TY: But you should trust it to a box, P.J., and then hold that box's maker responsible for keeping up with threats. You can't make a full-time job of doing manual threat pattern recognition and dynamic response adaptation. Aren't those ideal jobs for ultrafast modern computers and the custom chips that peek inside network packets at full wire speed? Products from big players such as Cisco and IBM and small, innovative players such as FortiNet can do far more on their own than IT typically asks of them.
It's time to set security workers' turf preservation and overblown worries about user inconvenience aside. Intrusion prevention solutions won't get smarter until IT starts trusting them. There is no realistic alternative.
PJ: I'm not looking for miracles, but like our readers, I'm also not inclined to spend a lot of time on products that don't offer me some tangible return, or with fundamental architecture that leaves unaddressed large categories of vulnerabilities. The problem with relying on behavior analysis -- the popular alternative to signature-based defenses -- is that if an attack doesn't cause unusual behavior, it passes. That doesn't mean that any effort to apply behavioral analysis is invalid, just that it must be applied as part of a comprehensive approach to security.

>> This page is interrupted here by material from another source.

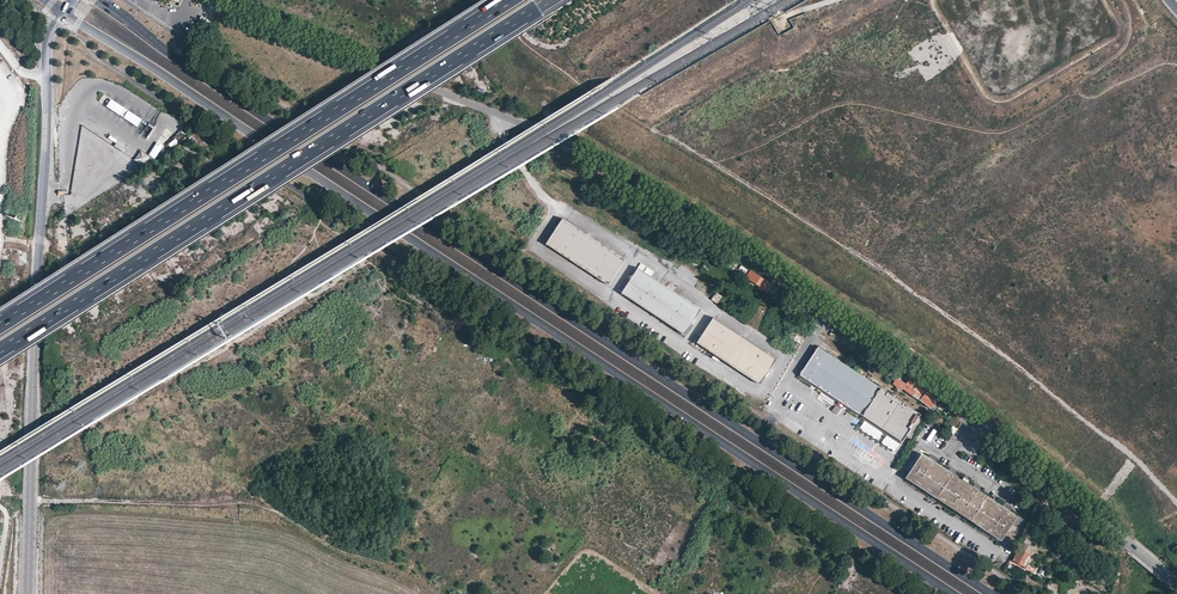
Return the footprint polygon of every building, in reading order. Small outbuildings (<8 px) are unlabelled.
[(154,125),(111,97),(105,107),(136,127),(135,131),(146,138),(154,125)] [(117,143),(115,146),(122,151),(126,145),(111,135),(109,138),(117,143)] [(175,138),(169,144),(172,148),(179,141),(175,138)] [(157,142),(149,154),(155,158),(163,145),(157,142)] [(150,167),(155,158),(140,150),(135,160),(150,167)] [(562,218),(546,244),(608,284),(625,259),(562,218)] [(680,226),(671,221),(668,224),(678,230),(680,226)] [(744,275),(748,270),(741,265),(737,271),(744,275)] [(638,268),(621,293),(684,334),(700,309),(638,268)] [(770,282),(751,270),(747,277),(766,289),(770,282)] [(717,304),(722,297),(716,292),(711,300),(717,304)] [(817,315),(801,302),(798,306),(808,314),(804,319),(811,324),(817,315)] [(776,358),(713,317),(697,343),(759,384),(776,358)] [(880,387),(818,346),(799,374),(862,415),(902,441),(906,435),(910,438),(923,416),(880,387)] [(897,377),(894,382),(902,389),(903,388),(916,398),(923,388),(910,378),(906,383),(897,377)] [(937,400),(923,388),(916,398),(920,400),(931,408),(937,400)] [(836,405),(831,411),(838,415),(842,409),(836,405)] [(947,434),(951,437),(956,429),(952,426),(947,434)] [(921,454),(906,477),(1000,539),(1015,516),(921,454)] [(1038,480),(1015,461),(1013,463),(1035,483),(1036,481),(1043,487),(1044,485),(1038,480)] [(1012,465),(1009,468),(1044,504),(1048,499),(1041,492),(1042,491),(1037,486),(1036,487),(1012,465)] [(214,477),(199,466),(190,476),(205,488),(214,477)] [(188,485),(184,482),(177,491),(180,492),(185,486),(186,487),(188,485)] [(1055,515),(1064,523),(1068,519),(1074,524),(1078,519),(1057,504),(1054,508),(1058,511),(1055,515)] [(1034,549),(1022,542),(1012,559),(1025,566),(1034,549)]
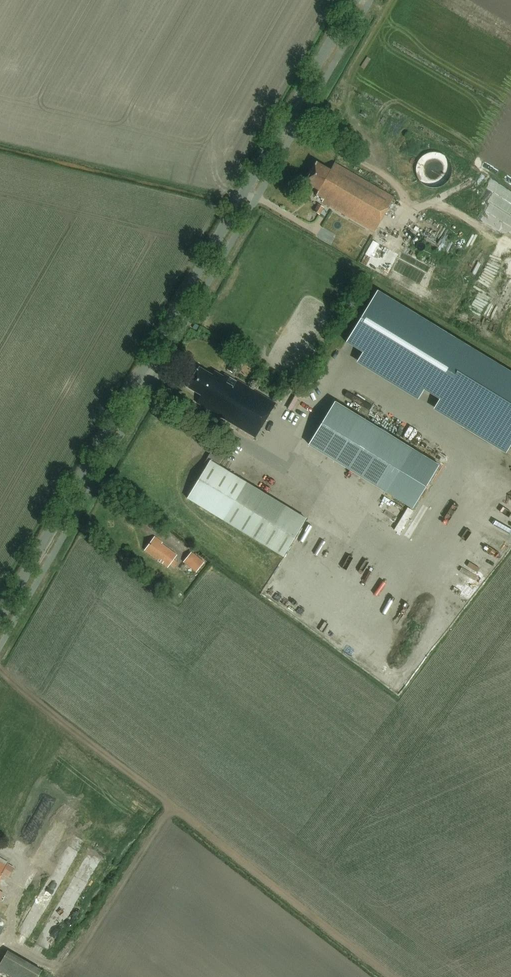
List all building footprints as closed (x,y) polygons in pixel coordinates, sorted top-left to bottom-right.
[(425,186),(426,187),(428,188),(429,188),(431,189),(433,189),(434,189),(436,189),(438,188),(439,188),(441,187),(443,187),(444,186),(445,185),(447,184),(448,182),(449,181),(450,180),(451,178),(451,176),(452,174),(452,172),(452,171),(452,169),(452,167),(451,166),(451,164),(450,163),(449,161),(448,160),(447,158),(446,157),(445,156),(443,155),(442,154),(440,154),(438,153),(437,153),(435,153),(433,153),(432,153),(430,153),(428,154),(427,154),(425,155),(424,156),(422,157),(421,158),(420,159),(419,161),(418,162),(417,164),(417,166),(416,167),(416,169),(416,171),(416,173),(416,174),(417,176),(417,177),(418,179),(419,180),(420,182),(421,183),(422,184),(423,185),(425,186)] [(375,233),(395,198),(334,163),(330,171),(317,163),(310,176),(307,176),(305,180),(306,183),(305,184),(319,192),(317,196),(323,200),(323,203),(375,233)] [(323,208),(318,205),(314,211),(319,215),(323,208)] [(448,231),(420,216),(411,235),(438,249),(448,231)] [(377,291),(346,342),(510,443),(510,373),(377,291)] [(255,439),(275,404),(230,378),(228,378),(224,375),(223,377),(215,372),(213,376),(199,368),(187,388),(200,396),(197,404),(255,439)] [(301,393),(297,391),(290,403),(294,405),(301,393)] [(309,445),(412,509),(438,466),(335,403),(309,445)] [(210,461),(187,499),(283,557),(306,520),(210,461)] [(494,530),(510,540),(510,524),(501,518),(494,530)] [(173,559),(176,555),(162,545),(162,542),(156,537),(148,548),(145,552),(166,568),(168,565),(174,569),(178,563),(173,559)] [(191,553),(183,563),(196,573),(204,563),(191,553)] [(8,864),(0,860),(0,878),(2,874),(9,878),(15,868),(8,864)] [(0,966),(0,971),(10,976),(39,976),(43,971),(9,951),(0,966)]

Any successful defense will include signature-based methods and behavioral analysis as well as more traditional methods including restrictive firewall configuration and properly crafted access controls. But more importantly, an appropriate defense will incorporate an understanding of the network and the applications that run over it. After all, it's impossible to identify what's malicious if you can't tell what's benign.
At the same time, application designers have to start coding with an eye to traversing multiple defense layers securely. Assuming that everyone is on the same segment is so 20th-century. Ultimately, it's best to remember that security is not a product, but rather a process.